The three reliably conservative justices, Allito, Scalia, and Thomas, seemed unwilling to find a constitutional right to homosexual marriage or to force the states to recognize those same-sex marriages performed in other states. Justice Alito debunked the key argument by one of the attorneys arguing for same-sex marriage that laws limiting marriage to man and a woman are typically based on prejudice and discrimination.
He questioned, “How do you account for the fact that, as far as I'm aware, until the end of the 20th century, there never was a nation or a culture that recognized marriage between two people of the same sex? Now, can we infer from that that those nations and those cultures all thought that there was some rational, practical purpose for defining marriage in that way, or is it your argument that they were all operating independently based solely on irrational stereotypes and prejudice?”
The petitioner’s attorney could not provide a coherent answer.
Justice Alito asked the same attorney: “Suppose we rule in your favor in this case and then after that, a group consisting of two men and two women apply for a marriage license. Would there be any ground for denying them a license?” The responding attorney floundered on her response.

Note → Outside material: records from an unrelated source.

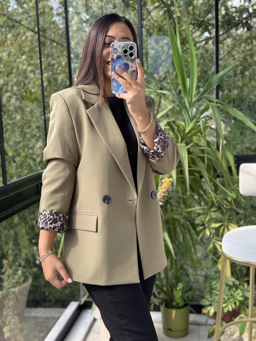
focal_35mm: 48
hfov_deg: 30.3
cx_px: 128
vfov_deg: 39.7
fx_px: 473
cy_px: 170
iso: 64
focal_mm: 6.76
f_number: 1.78
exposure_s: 1/228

Chief Justice Roberts was harder to read. But in challenging the flat assertion by one of the attorneys arguing that a constitutional right to homosexual marriage would have no impact on heterosexual marriage, Roberts said: “You’re not seeking to join the institution, you’re seeking to change what the institution is. The fundamental core of the institution is the opposite-sex relationship and you want to introduce into it a same-sex relationship.”
As repeatedly recognized by the conservative justices, all the consequences of such a radical redefinition of a fundamental social institution cannot be predicted.
At one point the attorney arguing for same-sex marriage made a statement to the effect that it was settled science that children fare just as well with same-sex couples as they do with heterosexual couples. This statement went unchallenged until Justice Scalia asserted that certainly some of the amicus briefs that were filed “contradicted” that assumption. Our brief certainly fit that mold as it explained to the court the valid social science research showing significant differences in outcomes for children raised by a married heterosexual couple compared to children raised by a married same-sex couple.
Most experts agree that Justice Kennedy will likely be the deciding vote in what most observers believe will be a 5-4 decision by the court, whichever way it rules.
Kennedy was the swing vote in the previous same-sex marriage ruling that struck down a portion of the federal Defense of Marriage Act in 2013. In that decision, however, he stressed the right of the states to define marriage, and he raised that same concern during the oral arguments today. But Kennedy also seemed particularly sympathetic to the demands of homosexuals to be treated “equally.”
More than any other justice, Kennedy seemed torn between the conflicting arguments and could go either way.
If the justices follow normal procedure, they will take an initial vote on the case tomorrow and assign a justice to write the majority opinion, probably Kennedy—no matter what that decision is. The vote is secret, and the final decision is not expected to be handed down until late June.